Fabrizio Massaro, Corriere della Sera 14/12/2012, 14 dicembre 2012
MILANO — A
quasi due anni dal primo affondo sugli «arzilli vecchietti» Cesare Geronzi e Giovanni Bazoli, ieri Diego Della Valle è tornato sul tema con una nuova bordata polemica. Riprendendo le dichiarazioni di martedì scorso a Ballarò, Della Valle ha chiesto ancora ai «banchieri ottantenni» di «lasciare spazio a persone più giovani» che sarebbero più preparate e più in grado di guidare aziende globali come le banche. Con loro, nel mirino di Della Valle è finito Giuseppe Guzzetti, presidente della Fondazione Cariplo, importante socio di Intesa Sanpaolo di cui l’avvocato bresciano è presidente del consiglio di sorveglianza e padre nobile da trent’anni. La lettera di Della Valle è infatti arrivata ieri poco dopo le dichiarazioni di Guzzetti a difesa di Bazoli, di cui il presidente della Cariplo si è detto «soddisfatto».

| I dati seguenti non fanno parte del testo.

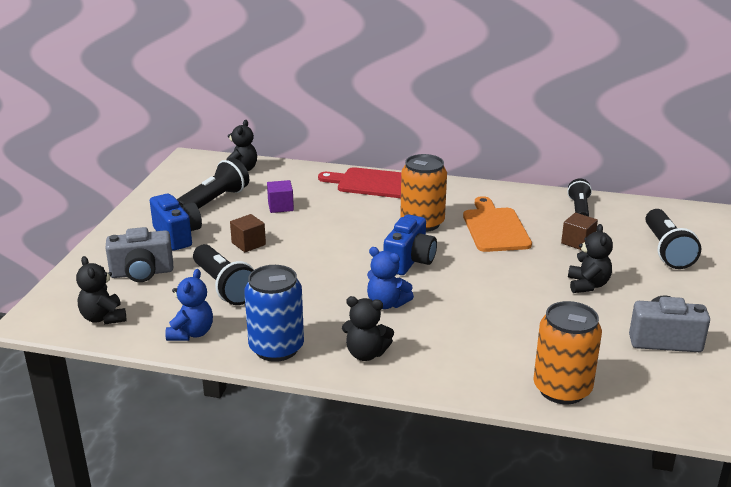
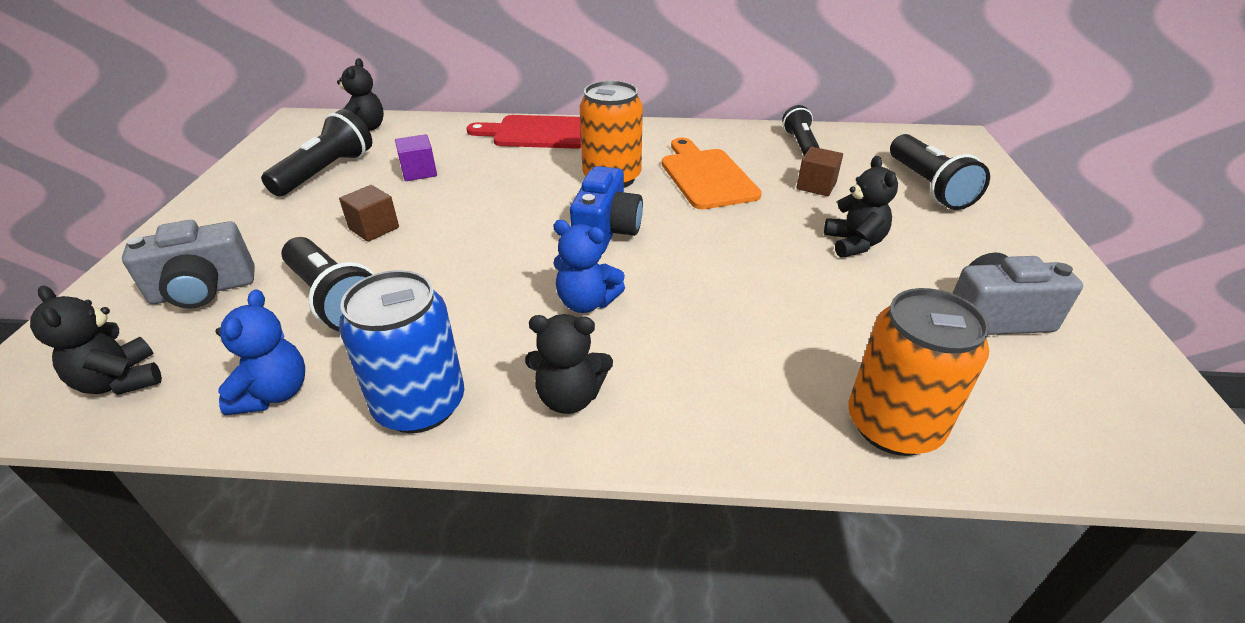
camera: 10 degrees left, 10 degrees up
(177, 235) = (268, 225): blue camera -> none

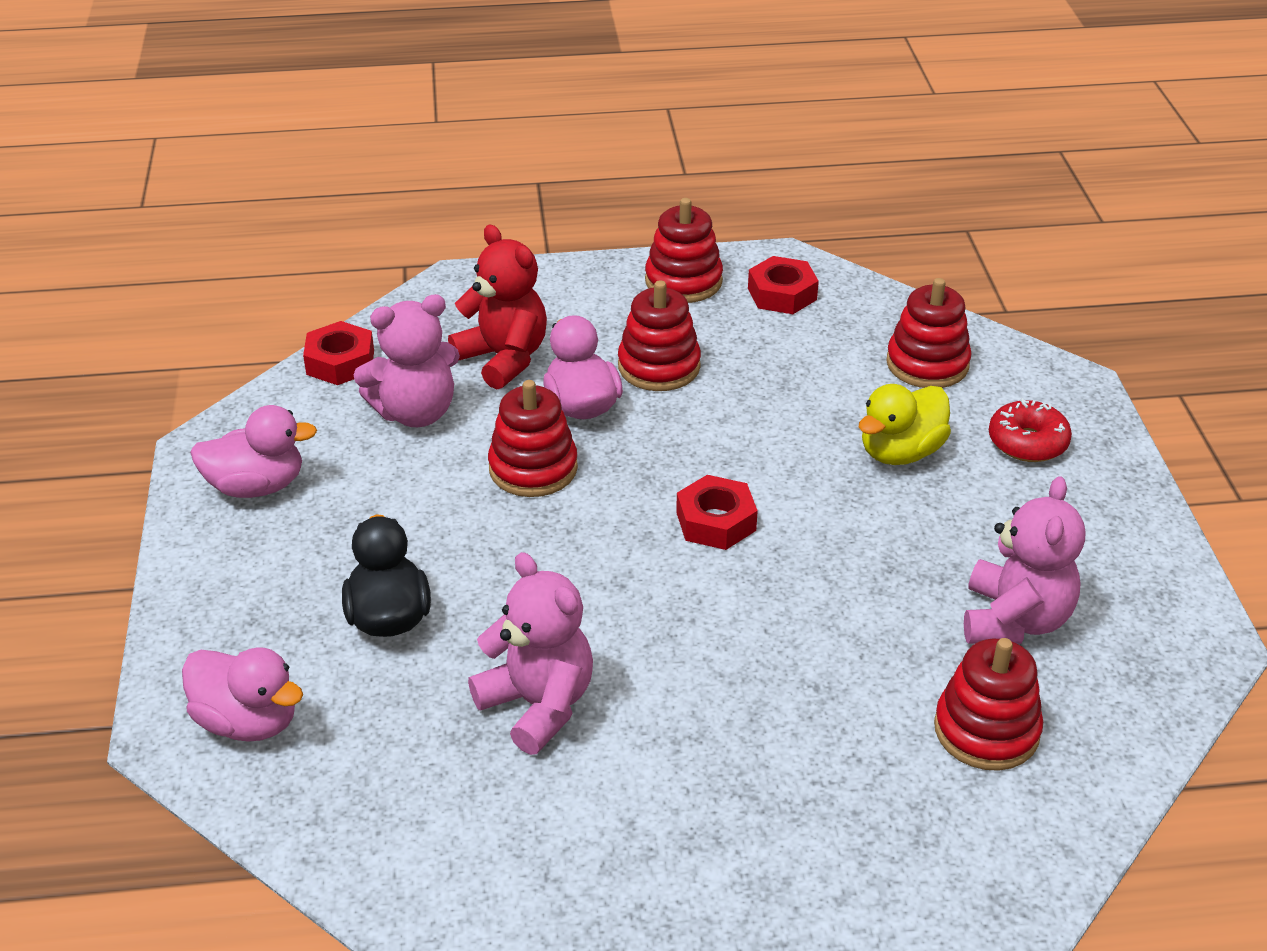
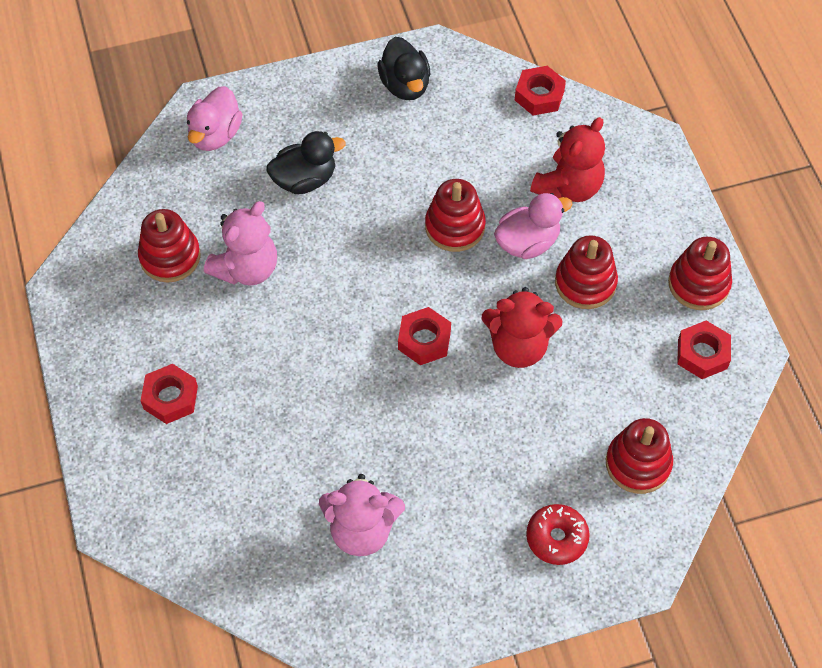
camera: 80 degrees right, 20 degrees up
(256, 486) = (405, 85): pink duck -> black duck
(415, 412) = (496, 149): pink teddy bear -> none
(743, 436) = (518, 346): none -> red teddy bear
(768, 827) = (170, 398): none -> red nut
(900, 452) = (524, 450): yellow duck -> none
(986, 730) = (260, 513): red stacking toy -> red stacking toy (170, 257)

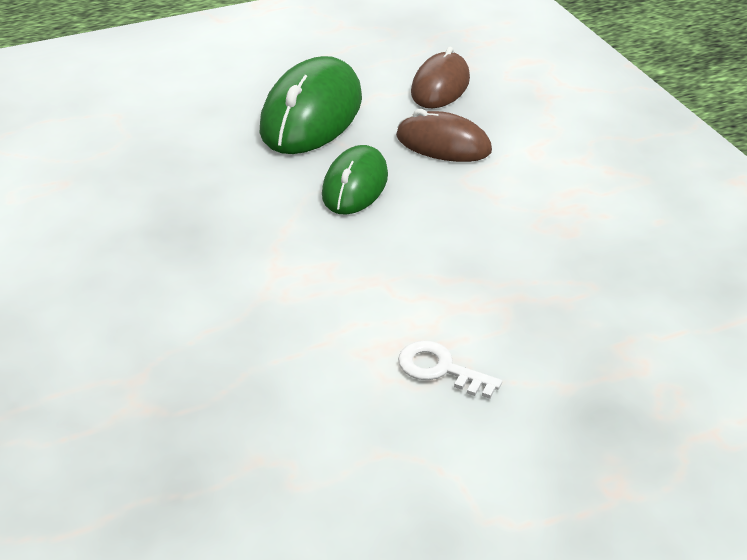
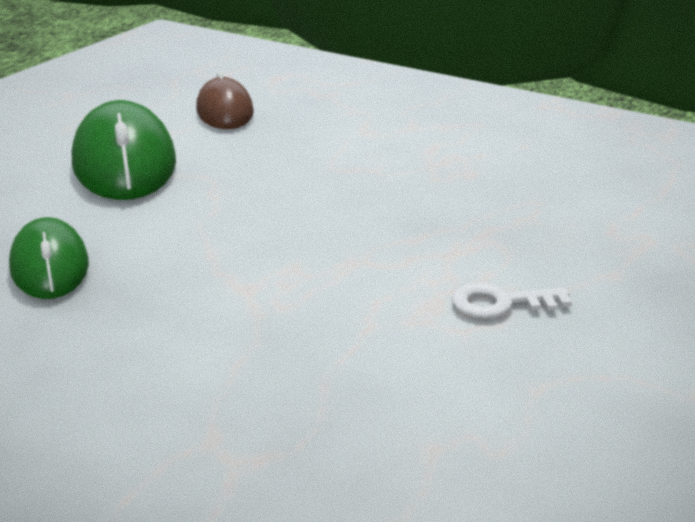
camera: 35 degrees left, 10 degrees down
(355, 185) = (238, 200): green mouse -> green mouse (50, 266)
(443, 144) = (281, 148): brown mouse -> none

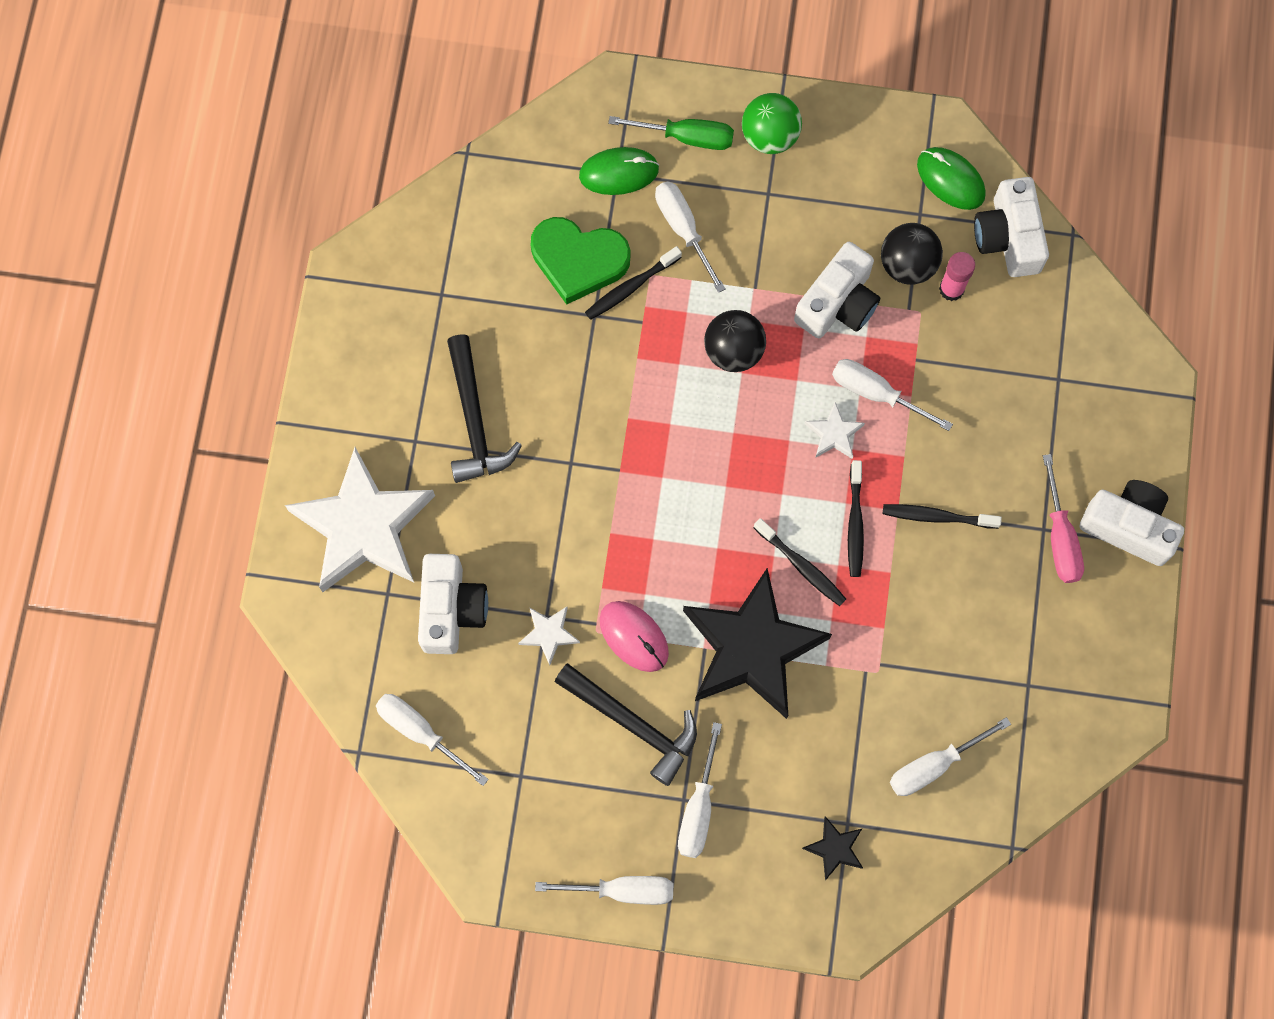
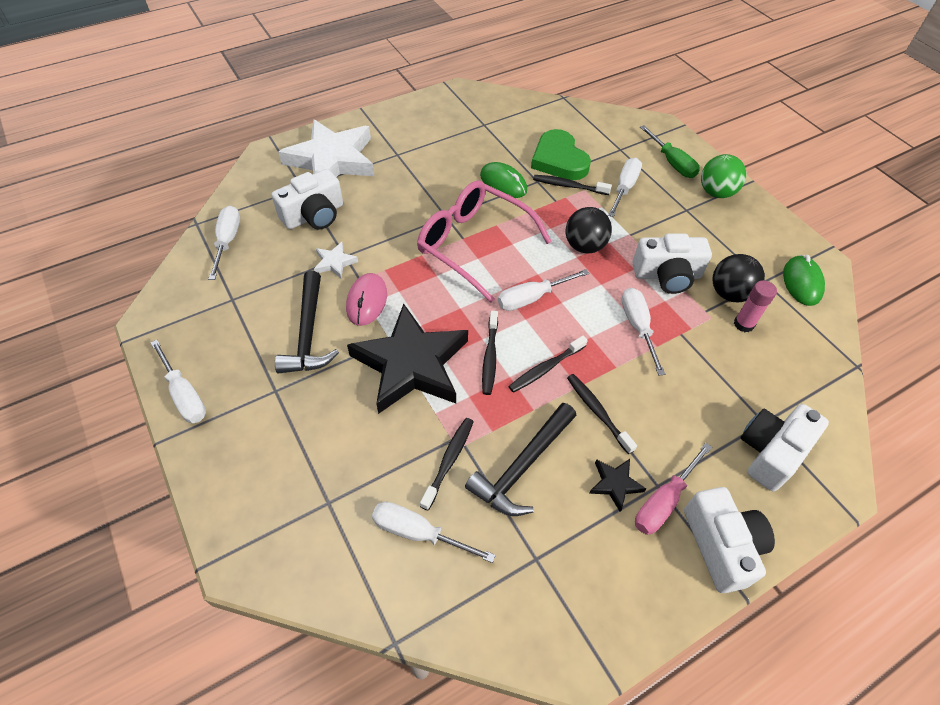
camera: 50 degrees right, 20 degrees down
(474, 420) = (431, 168): black hammer -> black hammer (523, 466)
(619, 173) = (621, 149): green mouse -> green mouse (503, 183)
(638, 466) = (473, 244): none -> pink glasses
(698, 809) = (274, 403): white screwdriver -> white screwdriver (531, 298)
(834, 434) = (589, 321): white star -> none
(835, 848) = (302, 506): black star -> black star (615, 484)
(886, 690) = (449, 461): none -> black toothbrush
(1008, 237) = (810, 333): white camera -> white camera (771, 452)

«Bazoli-Geronzi-Guzzetti, tutti banchieri ottantenni (e l’età non è certo una colpa)», è l’esordio di Della Valle, «non si vogliono rendere conto che è arrivato il momento di lasciare spazio a persone più giovani che hanno le energie necessarie per affrontare momenti difficili, alla guida di grandi aziende con un perimetro sempre più globale, quindi non facile da gestire». Ed entra nel merito: «Nell’ambito di Banca Intesa, ci sono uomini bravi e preparati che saprebbero affrontare la gestione futura della banca con la capacità ed il vigore necessari se venissero chiamati a farlo». E argomenta: «Non vedo perché si cerchi di trasformare in polemica una questione che in tutti i Paesi seri verrebbe considerata logica e naturale. Se vogliamo un Paese che cambi davvero», continua, «dobbiamo, se ci sono valide ragioni, essere tutti pronti a fare un passo indietro, anche se questo comporta lasciare posizioni comode e di potere». Quindi l’affondo su Bazoli: «Se vuole davvero bene a questo Paese, non può non prendere atto che è il momento di passare la mano con serenità e con senso di responsabilità ad altri più idonei a ricoprire quel ruolo oggi. Se così non fosse, vorrà dire che anche lui antepone i suoi interessi personali a quelli di un Paese che ha veramente bisogno di grandi cambiamenti».
Non è la prima volta che Della Valle interviene sull’establishment: a settembre aveva attaccato i vertici di Fiat, John Elkann («un ragazzino») e Sergio Marchionne («inadeguato») dopo la decisione di accantonare il piano «Fabbrica Italia». E in primavera aveva lasciato il patto di sindacato di Rcs - di cui adesso ha l’8,7% dal precedente 5,5% - criticando i vertici di Mediobanca, anche con riferimento al ruolo della banca d’affari in Generali.
Contro Geronzi e Bazoli invece si era già scagliato a febbraio 2011, quando Geronzi era presidente del Leone (nel cui board Della Valle siede) a proposito - fra l’altro - del 4% di Rcs in mano alla compagnia triestina. In quell’occasione li aveva bollati come «arzilli vecchietti», salvo poi avanzare dei distinguo nei confronti di Bazoli: «Intendevo tutte e due le persone ma non per accomunarle in un disegno: il distinguo è sulla qualità. Credo che Bazoli gestisca con la convinzione vera di fare un’operazione che faccia bene al sistema. Penso invece che Geronzi le faccia con la convinzione che poi possano far comodo alla gestione della sua carriera. Questa è la differenza». Una differenza che però i due banchieri hanno interpretato in maniera diversa, come ha spiegato pochi giorni fa proprio Bazoli presentando il libro di Geronzi e Massimo Mucchetti, Confiteor: «Negli ultimi anni (tra noi, ndr) c’è stato un sodalizio, non una diarchia, una collaborazione leale, lineare che può essere giudicata in vario modo, ma che noi riteniamo essere stata utile per la stabilizzazione del sistema».